Ninth Amendment  (Or, just because I said you couldn’t do it, doesn’t mean that you can, or vice versa.)

Posted by Steve Jackson on Feb 3rd 2024

Ninth Amendment (Or, just because I said you couldn’t do it, doesn’t mean that you can, or vice versa.)

2 minute read

Ninth Amendment: 

“The enumeration in the Constitution, of certain rights, shall not be construed to deny or disparage others retained by the people.” It can also mean that this right protects “rights” not in the Constitution.

The ratification of the Constitution of the United States was not a done deal as eight out of 13 states insisted that a Bill of Rights be added after the signing.
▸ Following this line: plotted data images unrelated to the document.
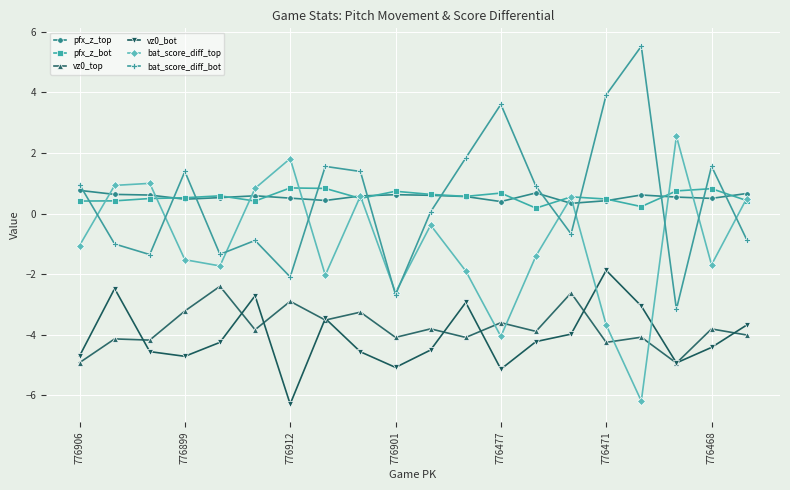

True or false: pfx_z_bot has more than 2 points higher than both neighbors.

True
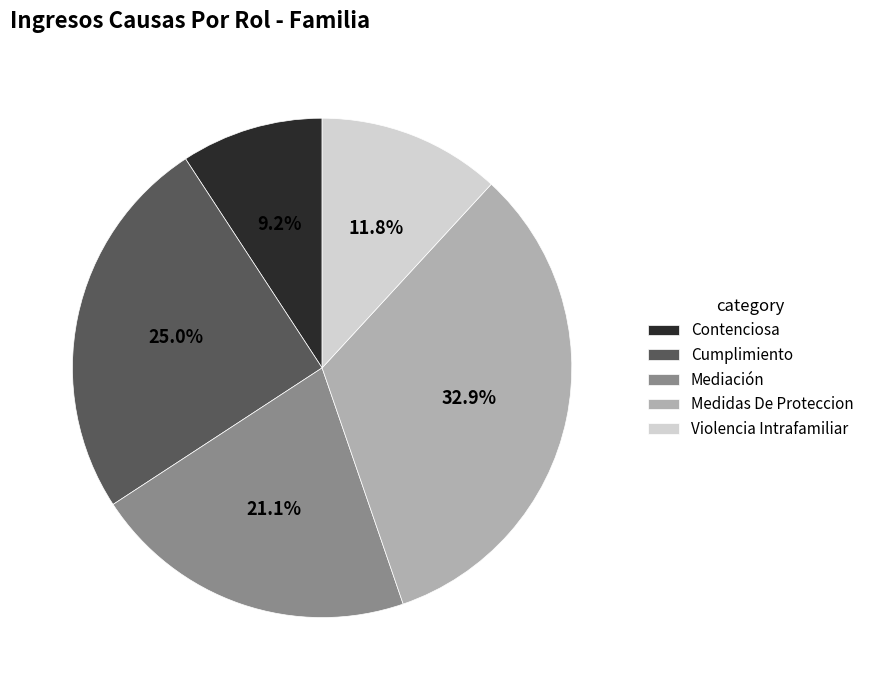

Which slice is the smallest?

Contenciosa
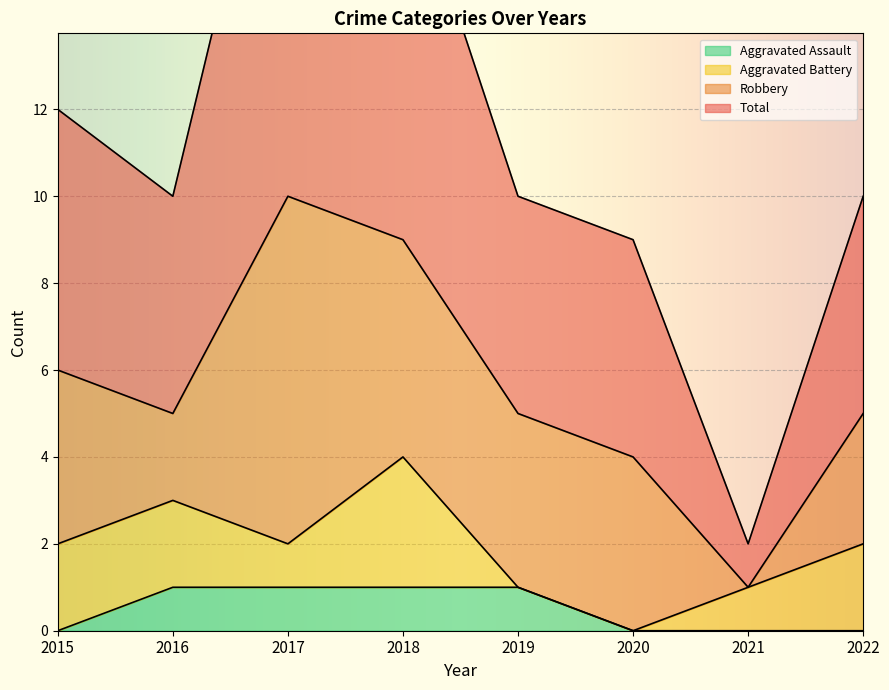

The value of Aggravated Assault at 2021 is -1. True or false?

False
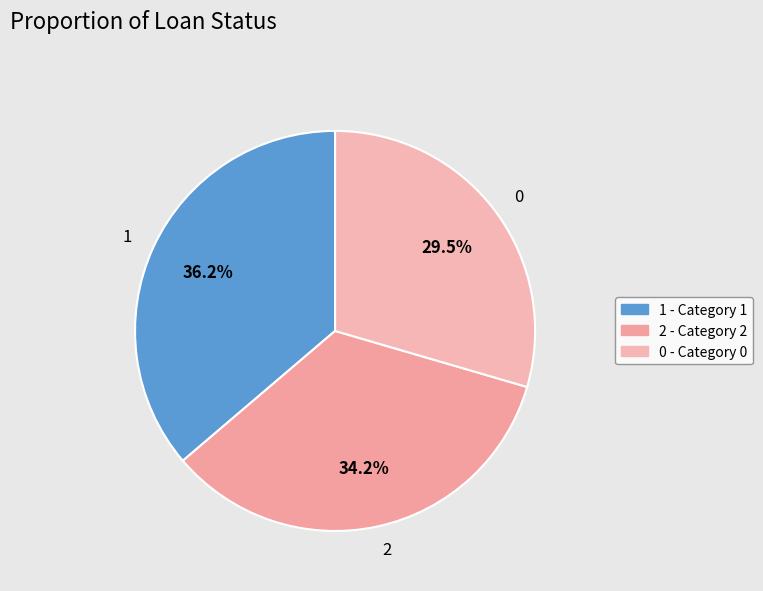

To the nearest percent, what is the combined percentage of 1 and 2?

70%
Indeed, George Mason and James Madison, (both from Virginia) debated about there being too much power awarded to the federal government.

George Mason, argued on behalf of the “anti-federalists” that there was too much left to interpretation what may or may not be construed as a right if it was not explicitly entered in the Constitution.

James Madison countered for the federalist side that if you insist upon including a bill of rights the separate states could argue that other rights could not be considered.

Subsequent to the ratification in 1790, the states debated 11 days about the inclusion of 12 rights to be included in the Constitution. Two of those were defeated and 10 remained and approved. Those 10 became the official Bill Of Rights and were signed on the same day, December 15, 1791. Yay!

The Ninth Amendment was the “savings clause”, that rights not specifically listed in the Constitution were not necessarily excluded. In other words, the Bill of Rights was understood to not only protect those rights listed but also others that fell in their shadows, not to be ignored but considered in future court cases.

Wow. That was a fortunate compromise for everyone. The states that wanted a Bill of Rights included, succeeded. The states that felt that a Bill of Rights would weaken the power of the federal government, never-the-less, won approval for the final Constitution with the Bill of Rights attached.

But wait – there’s more.

The vote to ratify the constitution only needed 9 of the 13 states (3/4) to approve. Three states did not sign it until, drum roll please, 1939, the 150th anniversary of the final approval. Those three were Massachusetts, Connecticut and Georgia who had not actually sent their written approvals to Congress. Why? Because the Constitution was already law so why bother. It took them 150 years to join the crowd.